Only YOU, she said, can write the book you’re supposed to write.

Which, she went on to explain in a much more eloquent way, means that we’ve effectively wiped out the competition.

Basically, the way I heard that is this: If reading is supposed to help your writing, then reading should be sort of like watching the Olympics knowing that the next time you go for a dip in the pool, you really don’t have to feel compelled to swim your 100 meters in under a minute (I think I can do 100 meters in about 2 minutes, but that’s when I’m in considerably better shape than I am now). Likewise, watching Barack Obama soaring to his oratorical heights doesn’t really mean anything … unless you happen to be a political junkie who likes to watch a lot of CNN.

All that said, I guess what all this is supposed to mean is that you’re free to decide that an action-packed summer of high-octane reading and full-throttle sporting and political events is just that—the only history that you have to make is the one you write yourself.

Alrighty then.
It feels good to get all that off my chest.
Thanks, everybody.

Now that I’m feeling better, it’s best to get on with it.
After all, I’ve got a novel to promote, THE PLUNDER ROOM, coming out Jan. 20 (now, that’s going to be a huge news day, Inauguration Day), published by Thomas Dunne Books/St. Martin’s Press. http://theplunderroom.blogspot.com/.

The novel took me three months to write (I always say God writes ’em, I type ’em), and three months to get through my wife’s rigorous, loving and generous editing (the editors didn’t change a word in the manuscript).

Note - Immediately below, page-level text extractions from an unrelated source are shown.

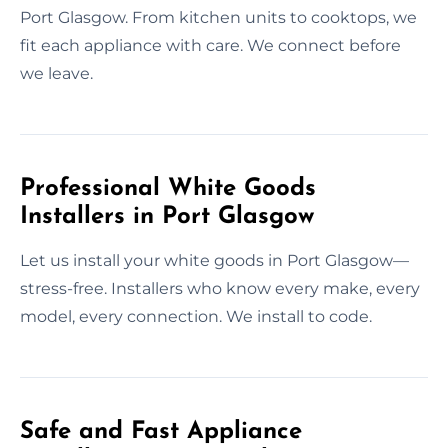
Port Glasgow. From kitchen units to cooktops, we
fit each appliance with care. We connect before
we leave.
Professional White Goods
Installers in Port Glasgow
Let us install your white goods in Port Glasgow—
stress-free. Installers who know every make, every
model, every connection. We install to code.
Safe and Fast Appliance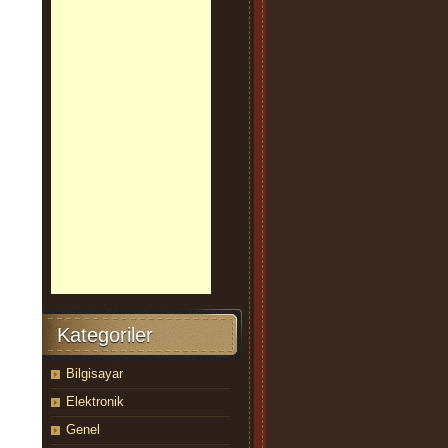
Kategoriler
Bilgisayar
Elektronik
Genel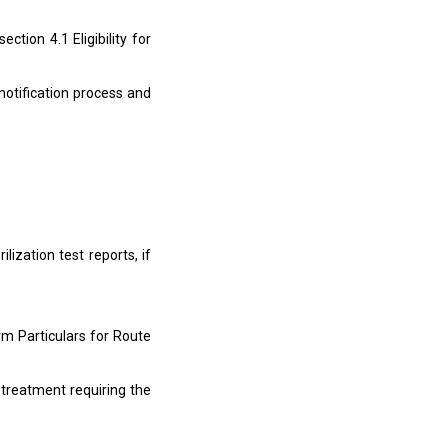
section 4.1 Eligibility for
notification process and
zation test reports, if
 Particulars for Route
reatment requiring the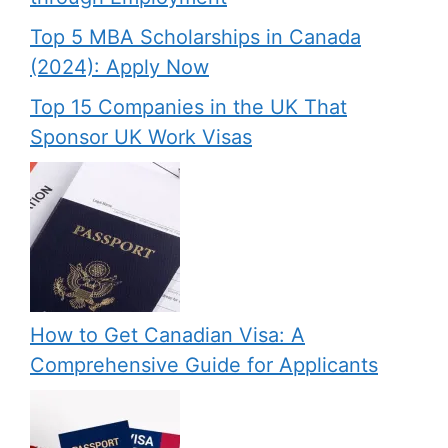
Top 5 MBA Scholarships in Canada
(2024): Apply Now
Top 15 Companies in the UK That
Sponsor UK Work Visas
How to Get Canadian Visa: A
Comprehensive Guide for Applicants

The thing is, after working, bleeding, crying, typing, researching, networking, scrapping, knocking, struggling and bleating for 20 years to get published, I guess it’s okay to take a little vacation from writing.
The other thing, too, is that this summer’s reading and all those Olympian feats of strength and political history left me mentally, emotionally and creatively dyspeptic. That is, until our dear mutual friend, Karin, gave me a swift kick in the blog.

Feels good to stretch these muscles again.
Kinda makes me wanna go out for a swim, too. In a very short pool.

1 comment:

Anonymous said...

I keep wanting to come to the Handlebar, but hate to drive up the mountain at night.

I will be in Washington Jan 20th to President Obama take office.